A cleverly-written romantic comedy about a Chicago cop whose courting of a mortician's shy daughter is made difficult by his domineering Irish mother with whom he lives. A biblical perspective towards leaving one's family in favor of marriage is resoundingly proclaimed; however, the film falters by advocating sex before marriage, not to mention the fact that it is peppered with foul language.
ONLY THE LONELY is the kind of movie one should bring a handkerchief to, while also preparing to laugh: hilariously. This cleverly written romantic comedy stars John Candy as Danny Muldoon, a Chicago cop whose courting of a mortician’s shy daughter is made difficult by his domineering Irish mother with whom he lives.
Danny drives a mortuary paddy wagon for the Chicago police department. One day, he catches a glimpse of Theresa, the introverted daughter of a funeral parlor owner and, encouraged by his Irish bachelor buddies, calls upon her.

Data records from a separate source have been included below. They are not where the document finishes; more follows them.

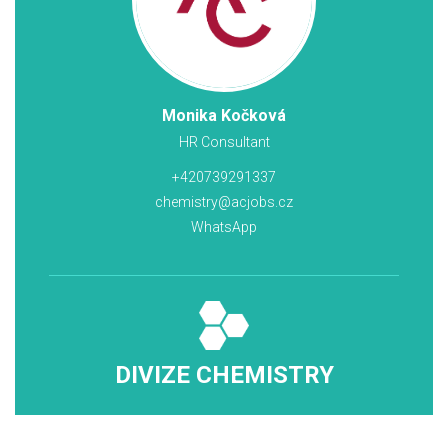
Monika Kočková
HR Consultant
+420739291337
chemistry@acjobs.cz
WhatsApp
DIVIZE CHEMISTRY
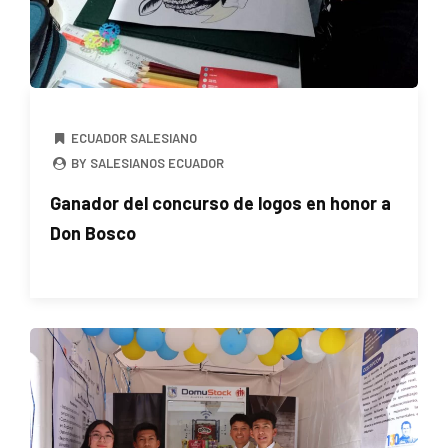
ECUADOR SALESIANO
BY SALESIANOS ECUADOR
Ganador del concurso de logos en honor a
Don Bosco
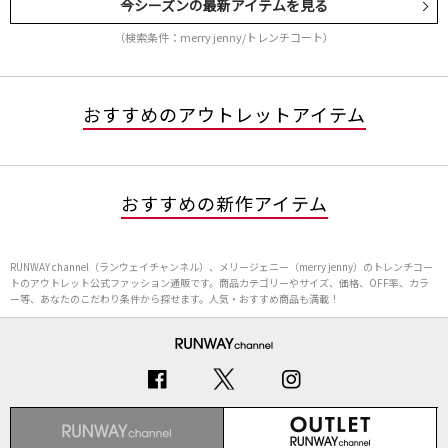
今シーズンの最新アイテムを見る
（検索条件：merry jenny/トレンチコート）
おすすめのアウトレットアイテム
おすすめの新作アイテム
RUNWAY channel（ランウェイチャンネル）、メリージェニー（merry jenny）のトレンチコー
トのアウトレット公式ファッション通販です。商品カテゴリーやサイズ、価格、OFF率、カラ
ー等、あなたのこだわり条件から探せます。人気・おすすめ商品も満載！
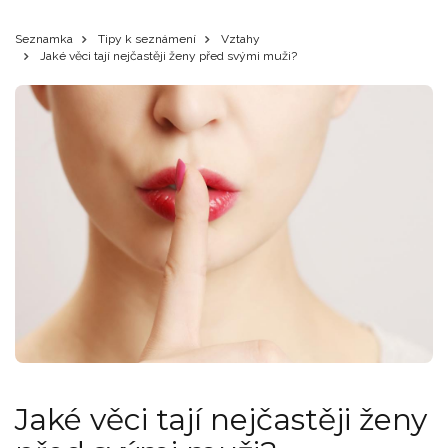
Seznamka
Tipy k seznámení
Vztahy
Jaké věci tají nejčastěji ženy před svými muži?
Jaké věci tají nejčastěji ženy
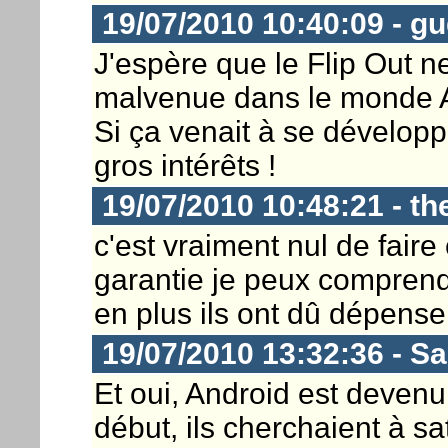
19/07/2010 10:40:09 - g
J'espère que le Flip Out 
malvenue dans le monde 
Si ça venait à se développ
gros intérêts !
19/07/2010 10:48:21 - th
c'est vraiment nul de faire 
garantie je peux comprend
en plus ils ont dû dépenser 
19/07/2010 13:32:36 - S
Et oui, Android est deven
début, ils cherchaient à sa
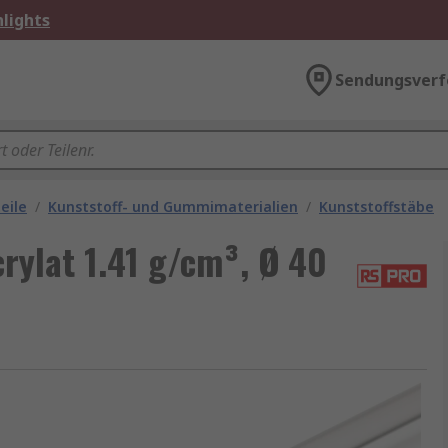
lights
Sendungsverf
eile
/
Kunststoff- und Gummimaterialien
/
Kunststoffstäbe
rylat 1.41 g/cm³, Ø 40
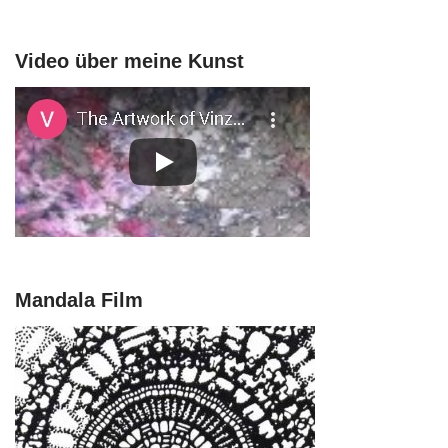
Video über meine Kunst
Mandala Film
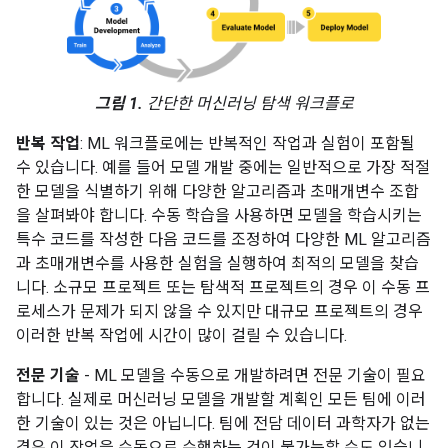
그림 1.
간단한 머신러닝 탐색 워크플로
반복 작업
: ML 워크플로에는 반복적인 작업과 실험이 포함될
수 있습니다. 예를 들어 모델 개발 중에는 일반적으로 가장 적절
한 모델을 식별하기 위해 다양한 알고리즘과 초매개변수 조합
을 살펴봐야 합니다. 수동 학습을 사용하면 모델을 학습시키는
특수 코드를 작성한 다음 코드를 조정하여 다양한 ML 알고리즘
과 초매개변수를 사용한 실험을 실행하여 최적의 모델을 찾습
니다. 소규모 프로젝트 또는 탐색적 프로젝트의 경우 이 수동 프
로세스가 문제가 되지 않을 수 있지만 대규모 프로젝트의 경우
이러한 반복 작업에 시간이 많이 걸릴 수 있습니다.
전문 기술
- ML 모델을 수동으로 개발하려면 전문 기술이 필요
합니다. 실제로 머신러닝 모델을 개발할 계획인 모든 팀에 이러
한 기술이 있는 것은 아닙니다. 팀에 전담 데이터 과학자가 없는
경우 이 작업을 수동으로 수행하는 것이 불가능할 수도 있습니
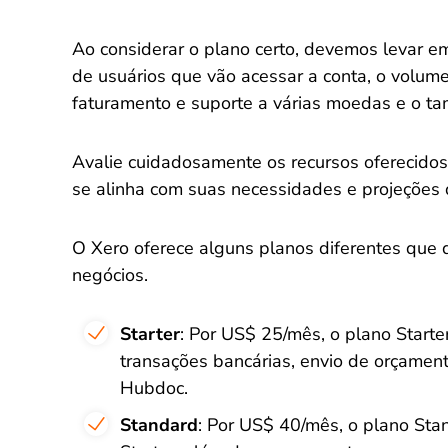
Ao considerar o plano certo, devemos levar e
de usuários que vão acessar a conta, o volum
faturamento e suporte a várias moedas e o t
Avalie cuidadosamente os recursos oferecido
se alinha com suas necessidades e projeções 
O Xero oferece alguns planos diferentes qu
negócios.
Starter
: Por US$ 25/mês, o plano Starter
transações bancárias, envio de orçament
Hubdoc.
Standard
: Por US$ 40/mês, o plano Stan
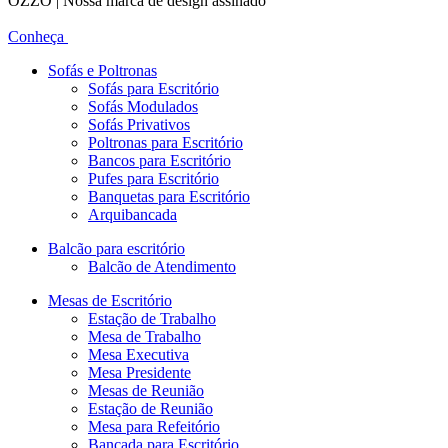
OZZO | Nossa marca de design assinado
Conheça
Sofás e Poltronas
Sofás para Escritório
Sofás Modulados
Sofás Privativos
Poltronas para Escritório
Bancos para Escritório
Pufes para Escritório
Banquetas para Escritório
Arquibancada
Balcão para escritório
Balcão de Atendimento
Mesas de Escritório
Estação de Trabalho
Mesa de Trabalho
Mesa Executiva
Mesa Presidente
Mesas de Reunião
Estação de Reunião
Mesa para Refeitório
Bancada para Escritório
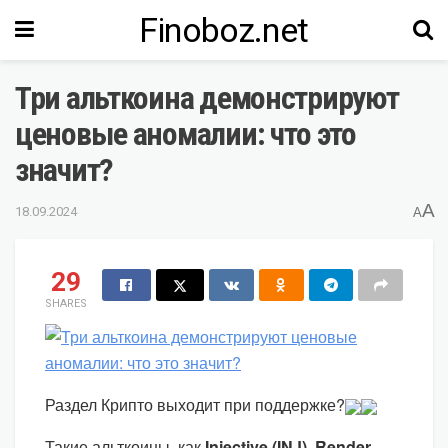
Finoboz.net
Три альткоина демонстрируют
ценовые аномалии: что это
значит?
A
18.09.2024
A
29
SHARES
Раздел Крипто выходит при поддержке?
Такие альткоины, как
Injective (INJ)
,
Render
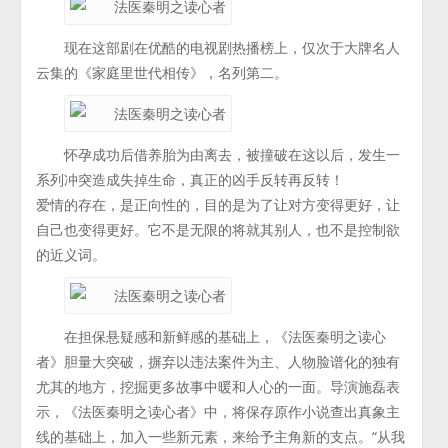
现在这部剧在优酷的电视剧热播榜上，仅次于大牌名人
云集的《家庭里世代相传》，名列第二。
怀孕成功后借养胎为由离去，被撞破在这以后，发生一
系列冲突造成失掉生命，真正的凶手反转再反转！
爱情的存在，是正向性的，目的是为了让对方变得更好，让
自己也变得更好。它不是无限的将就其别人，也不是控制欲
的近义词。
在担保悬疑感和新鲜感的基础上，《法医秦明之读心
者》胆量大突破，摒弃以违法案件为主、人物脸谱化的独有
尤其的地方，挖掘更多故事中暖和人心的一面。导演施磊表
示，《法医秦明之读心者》中，将保存原作小说查出真象主
线的基础上，加入一些新元素，来给予主角新的支点。“从我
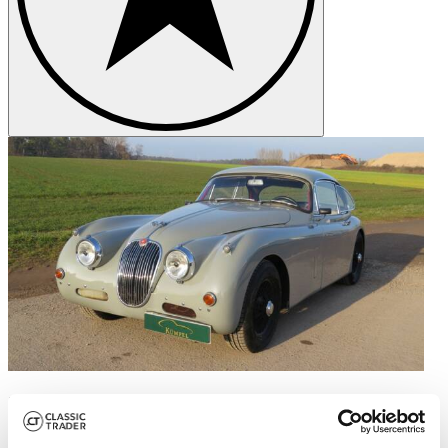
1
/
50
1959 | Jaguar XK 150 3.4 S FHC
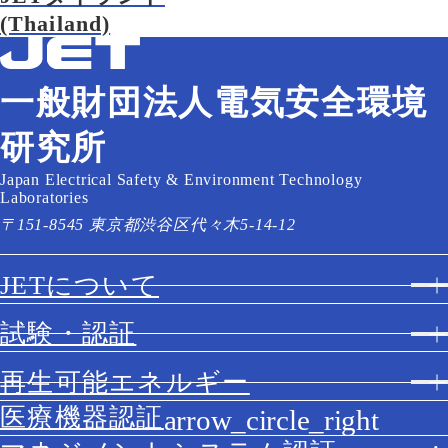
(Thailand)
一般財団法人電気安全環境
研究所
Japan Electrical Safety & Environment Technology
Laboratories
〒151-8545 東京都渋谷区代々木5-14-12
JETについて
試験・認証
再生可能エネルギー
医療機器認証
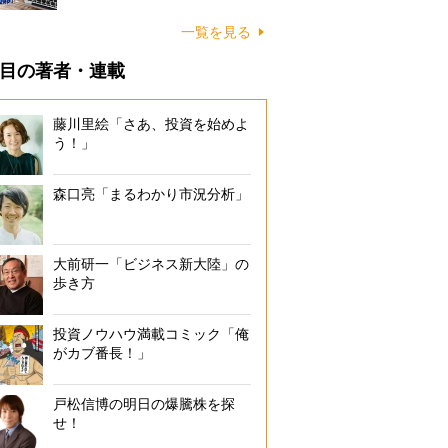
一覧を見る
目の著者・連載
藤川里絵「さあ、投資を始めよ
う！」
森口亮「まるわかり市況分析」
大前研一「ビジネス新大陸」の
歩き方
投資ノウハウ満載コミック「俺
がカブ番長！」
戸松信博の明日の爆騰株を探
せ！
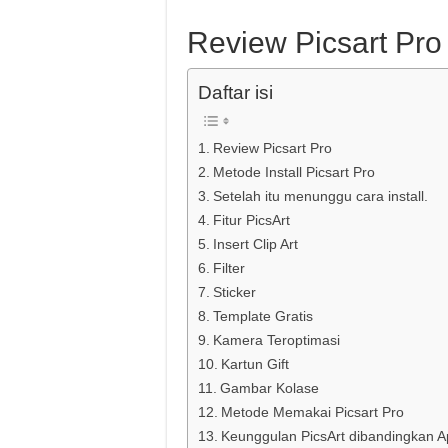
Review Picsart Pro
Daftar isi
Review Picsart Pro
Metode Install Picsart Pro
Setelah itu menunggu cara install.
Fitur PicsArt
Insert Clip Art
Filter
Sticker
Template Gratis
Kamera Teroptimasi
Kartun Gift
Gambar Kolase
Metode Memakai Picsart Pro
Keunggulan PicsArt dibandingkan Ap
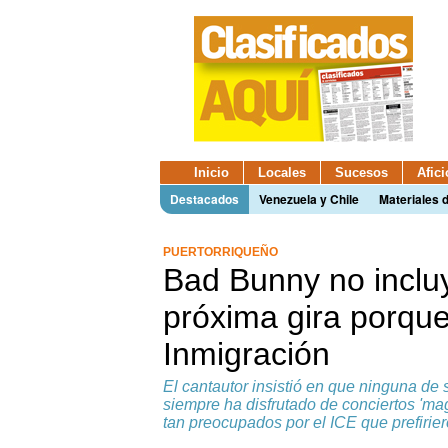
Inicio
Locales
Sucesos
Afic
Destacados
Venezuela y Chile
Materiales 
PUERTORRIQUEÑO
Bad Bunny no inclu
próxima gira porque
Inmigración
El cantautor insistió en que ninguna de 
siempre ha disfrutado de conciertos 'mag
tan preocupados por el ICE que prefiriero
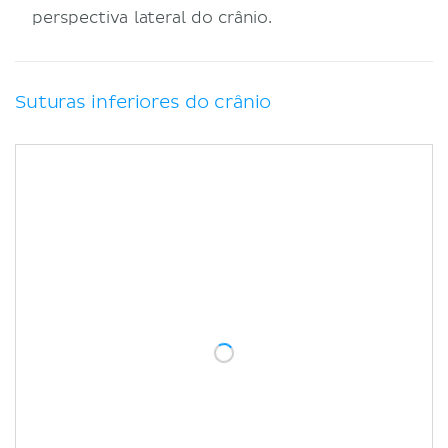
perspectiva lateral do crânio.
Suturas inferiores do crânio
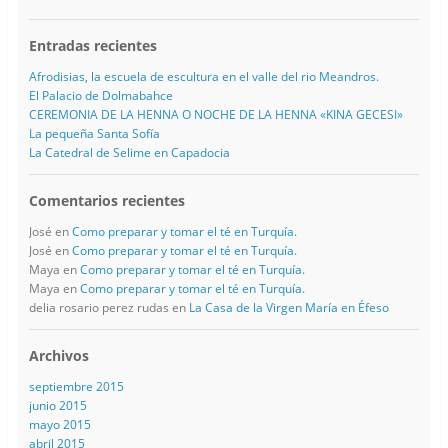
Entradas recientes
Afrodisias, la escuela de escultura en el valle del rio Meandros.
El Palacio de Dolmabahce
CEREMONIA DE LA HENNA O NOCHE DE LA HENNA «KINA GECESI»
La pequeña Santa Sofía
La Catedral de Selime en Capadocia
Comentarios recientes
José
en
Como preparar y tomar el té en Turquía.
José
en
Como preparar y tomar el té en Turquía.
Maya
en
Como preparar y tomar el té en Turquía.
Maya
en
Como preparar y tomar el té en Turquía.
delia rosario perez rudas
en
La Casa de la Virgen María en Éfeso
Archivos
septiembre 2015
junio 2015
mayo 2015
abril 2015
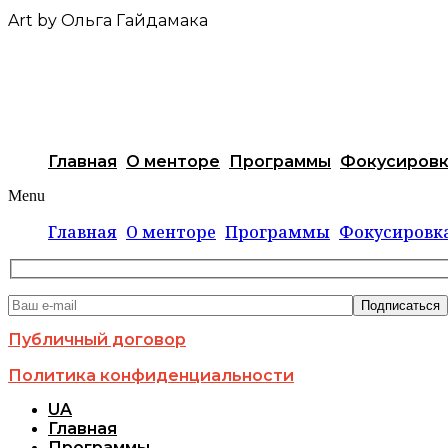
Art by Ольга Гайдамака
Главная
О менторе
Программы
Фокусиров
Menu
Главная
О менторе
Программы
Фокусировк
Публичный договор
Политика конфиденциальности
UA
Главная
Программы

He makes a date with Theresa, who paints and prepares faces of corpses to resemble famous celebrities, adding humorously that her current subject is a “dead ringer” for Clark Gable.
Courting Theresa, though, is made difficult by Rose Muldoon, Danny’s widowed and overly-regulative mother, whom he worries about in the most hilarious of ways. The Sicilian-born Theresa endures quite a deriding from the ethnically-prejudiced Rose, who “tells it like it is,” yet Theresa overcomes her shyness and stands up for herself.
In addition to this theme, there are several others that are introduced and worked out quite effectively. Theresa, for instance, desires a man to stand by her (“Put us first,” she urges). Another is that Danny loves Theresa but fears marriage, since Rose is always in the back of his mind, making him feel guilty. Danny’s lawyer brother also adds to his troubles by insisting that he and Rose move to Florida in order to further his own self-interests.
As for Rose, she must decide whether or not to come between her 38-year-old son and Theresa, as well as figure out what to do about an amorous Greek neighbor who has been hounding her.
It would seem these issues are on their way to a happy heartfelt ending when Danny, resolving to stand by Theresa, proposes marriage and she accepts. However, both bride and groom give in to their fears once again, and are “no shows” for the wedding.
No film could end as such and, as dreams fade and it appears that life will return to what it was, one realizes that a point is being wonderfully made about really gathering one’s resolve. It is movie making at its finest and rarely done better.
“For this reason a man will leave his father and mother and be united to his wife,” says Genesis 2:24, a biblical perspective resoundingly proclaimed in ONLY THE LONELY. However, the film falters in another area by advocating sex before marriage. After Danny gets Rose out of the house for the evening, it is implied that he has sex with Theresa, not to mention the lying and deception that accompany. Danny also covers a small statue of Jesus with his policeman’s cap “to remove the Catholic guilt of sex.”
Lastly, Danny’s on-the-job partner, played loutishly by James Belushi, should have been eliminated, what with his offensive comments about dead bodies, sexual hang-ups and lewd joking. Considering the 36 instances of profanity and obscenity that also occur, ONLY THE LONELY merits extreme caution.
(LL, S, M) 23 obscenities and 13 profanities; sexual innuendos, lewd joking and implied promiscuity; lying and deception.